*Data to examine*
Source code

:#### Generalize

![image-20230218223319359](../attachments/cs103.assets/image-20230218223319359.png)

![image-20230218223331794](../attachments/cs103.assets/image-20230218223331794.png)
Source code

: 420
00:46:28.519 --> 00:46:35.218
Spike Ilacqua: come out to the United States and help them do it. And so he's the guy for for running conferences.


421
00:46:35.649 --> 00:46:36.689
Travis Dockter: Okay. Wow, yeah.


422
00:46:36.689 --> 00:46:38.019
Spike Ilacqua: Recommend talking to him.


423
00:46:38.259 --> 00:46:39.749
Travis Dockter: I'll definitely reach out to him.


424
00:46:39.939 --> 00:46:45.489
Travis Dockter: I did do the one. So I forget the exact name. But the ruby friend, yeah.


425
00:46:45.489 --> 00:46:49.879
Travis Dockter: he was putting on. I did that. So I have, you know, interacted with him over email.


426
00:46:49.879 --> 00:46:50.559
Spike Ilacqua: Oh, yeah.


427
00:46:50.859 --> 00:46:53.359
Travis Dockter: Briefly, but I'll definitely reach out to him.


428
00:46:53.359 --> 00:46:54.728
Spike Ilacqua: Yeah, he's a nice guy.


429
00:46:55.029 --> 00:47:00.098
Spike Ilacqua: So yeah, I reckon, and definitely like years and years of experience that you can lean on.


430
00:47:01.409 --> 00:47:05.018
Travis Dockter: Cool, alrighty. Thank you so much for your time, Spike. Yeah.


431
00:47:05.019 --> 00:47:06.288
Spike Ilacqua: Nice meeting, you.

*Prompt*
Can you reproduce every one of the lines above without changing a single character?

*Response below*
Source code

:#### Generalize

![image-20230218223319359](../attachments/cs103.assets/image-20230218223319359.png)

![image-20230218223331794](../attachments/cs103.assets/image-20230218223331794.png)
Source code

: 420
00:46:28.519 --> 00:46:35.218
Spike Ilacqua: come out to the United States and help them do it. And so he's the guy for for running conferences.


421
00:46:35.649 --> 00:46:36.689
Travis Dockter: Okay. Wow, yeah.


422
00:46:36.689 --> 00:46:38.019
Spike Ilacqua: Recommend talking to him.


423
00:46:38.259 --> 00:46:39.749
Travis Dockter: I'll definitely reach out to him.


424
00:46:39.939 --> 00:46:45.489
Travis Dockter: I did do the one. So I forget the exact name. But the ruby friend, yeah.


425
00:46:45.489 --> 00:46:49.879
Travis Dockter: he was putting on. I did that. So I have, you know, interacted with him over email.


426
00:46:49.879 --> 00:46:50.559
Spike Ilacqua: Oh, yeah.


427
00:46:50.859 --> 00:46:53.359
Travis Dockter: Briefly, but I'll definitely reach out to him.


428
00:46:53.359 --> 00:46:54.728
Spike Ilacqua: Yeah, he's a nice guy.


429
00:46:55.029 --> 00:47:00.098
Spike Ilacqua: So yeah, I reckon, and definitely like years and years of experience that you can lean on.


430
00:47:01.409 --> 00:47:05.018
Travis Dockter: Cool, alrighty. Thank you so much for your time, Spike. Yeah.


431
00:47:05.019 --> 00:47:06.288
Spike Ilacqua: Nice meeting, you.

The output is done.